* _Assigned task_: Could you set down exactly the lines of the data below, starting at the one that holds "RECT 2.57 3.52 2.83 3.78 ;" and ending at the one that holds "RECT 2.57 4.82 2.83 5.08 ;", both included, and only those?

* _Records to use_:
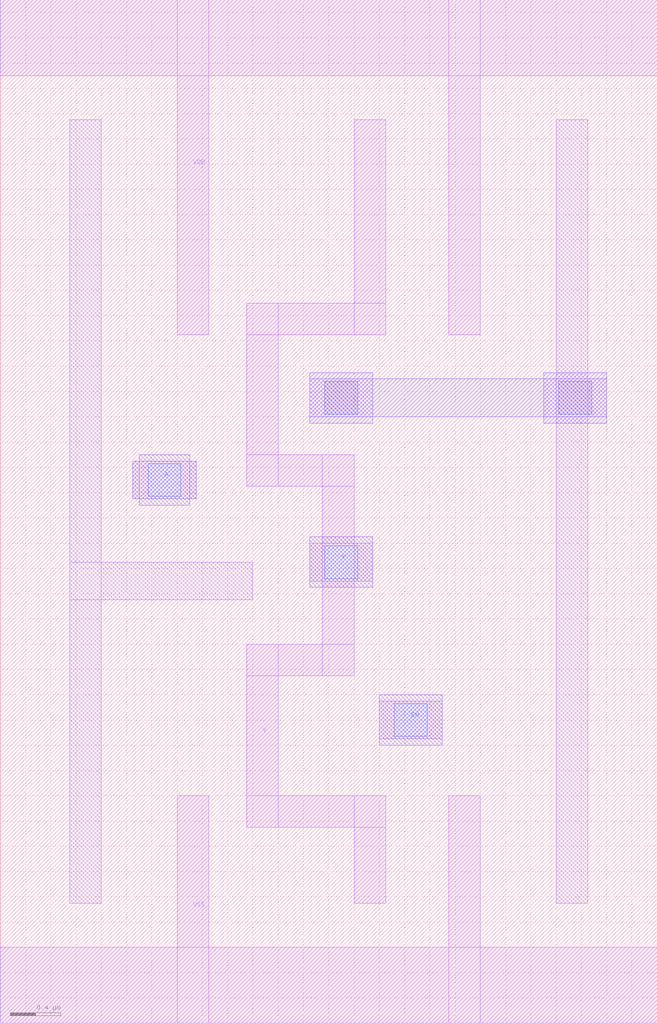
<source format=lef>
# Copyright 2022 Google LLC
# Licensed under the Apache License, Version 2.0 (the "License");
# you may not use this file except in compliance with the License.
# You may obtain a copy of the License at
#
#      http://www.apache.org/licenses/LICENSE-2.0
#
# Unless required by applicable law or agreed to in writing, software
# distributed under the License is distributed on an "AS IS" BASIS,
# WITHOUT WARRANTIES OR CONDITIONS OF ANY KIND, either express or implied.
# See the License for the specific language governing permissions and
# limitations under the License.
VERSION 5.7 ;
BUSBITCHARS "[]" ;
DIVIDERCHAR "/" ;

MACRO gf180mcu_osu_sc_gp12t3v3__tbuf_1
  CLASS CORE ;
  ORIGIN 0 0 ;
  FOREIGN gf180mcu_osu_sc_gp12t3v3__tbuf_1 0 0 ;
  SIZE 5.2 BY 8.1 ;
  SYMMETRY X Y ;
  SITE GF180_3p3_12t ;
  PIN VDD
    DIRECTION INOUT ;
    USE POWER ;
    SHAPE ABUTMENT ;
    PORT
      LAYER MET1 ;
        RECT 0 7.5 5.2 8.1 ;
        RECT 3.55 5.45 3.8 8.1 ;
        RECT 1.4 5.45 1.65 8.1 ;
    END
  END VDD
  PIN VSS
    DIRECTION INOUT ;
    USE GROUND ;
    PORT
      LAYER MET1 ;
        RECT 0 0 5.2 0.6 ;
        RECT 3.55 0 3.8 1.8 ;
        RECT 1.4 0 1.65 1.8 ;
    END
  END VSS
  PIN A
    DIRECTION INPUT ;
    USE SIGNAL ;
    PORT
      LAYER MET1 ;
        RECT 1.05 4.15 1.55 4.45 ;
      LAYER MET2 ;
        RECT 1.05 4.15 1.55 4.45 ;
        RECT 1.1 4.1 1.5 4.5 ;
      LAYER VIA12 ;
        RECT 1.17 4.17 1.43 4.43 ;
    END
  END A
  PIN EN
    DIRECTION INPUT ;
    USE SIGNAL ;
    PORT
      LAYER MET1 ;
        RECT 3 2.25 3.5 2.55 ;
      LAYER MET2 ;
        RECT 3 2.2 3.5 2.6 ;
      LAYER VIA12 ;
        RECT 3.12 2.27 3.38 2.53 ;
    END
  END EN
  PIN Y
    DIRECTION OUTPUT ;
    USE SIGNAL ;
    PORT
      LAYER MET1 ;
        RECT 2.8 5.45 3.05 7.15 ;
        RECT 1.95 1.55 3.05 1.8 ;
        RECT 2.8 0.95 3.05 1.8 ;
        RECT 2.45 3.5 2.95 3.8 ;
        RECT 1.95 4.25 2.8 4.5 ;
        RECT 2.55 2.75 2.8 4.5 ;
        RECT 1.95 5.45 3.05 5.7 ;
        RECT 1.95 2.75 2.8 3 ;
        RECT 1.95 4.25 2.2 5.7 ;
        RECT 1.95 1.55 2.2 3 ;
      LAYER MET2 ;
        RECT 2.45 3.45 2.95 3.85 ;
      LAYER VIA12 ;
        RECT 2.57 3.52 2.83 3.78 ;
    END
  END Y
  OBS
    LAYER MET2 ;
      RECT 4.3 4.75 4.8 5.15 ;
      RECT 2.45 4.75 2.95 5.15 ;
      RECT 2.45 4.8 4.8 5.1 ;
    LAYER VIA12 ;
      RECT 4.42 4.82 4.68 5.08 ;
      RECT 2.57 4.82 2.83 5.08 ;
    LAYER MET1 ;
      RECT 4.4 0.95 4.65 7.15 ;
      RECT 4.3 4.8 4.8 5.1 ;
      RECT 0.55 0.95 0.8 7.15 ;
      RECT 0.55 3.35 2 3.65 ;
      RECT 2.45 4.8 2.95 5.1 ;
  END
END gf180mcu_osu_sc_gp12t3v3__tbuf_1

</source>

* _Answer section_:
        RECT 2.57 3.52 2.83 3.78 ;
    END
  END Y
  OBS
    LAYER MET2 ;
      RECT 4.3 4.75 4.8 5.15 ;
      RECT 2.45 4.75 2.95 5.15 ;
      RECT 2.45 4.8 4.8 5.1 ;
    LAYER VIA12 ;
      RECT 4.42 4.82 4.68 5.08 ;
      RECT 2.57 4.82 2.83 5.08 ;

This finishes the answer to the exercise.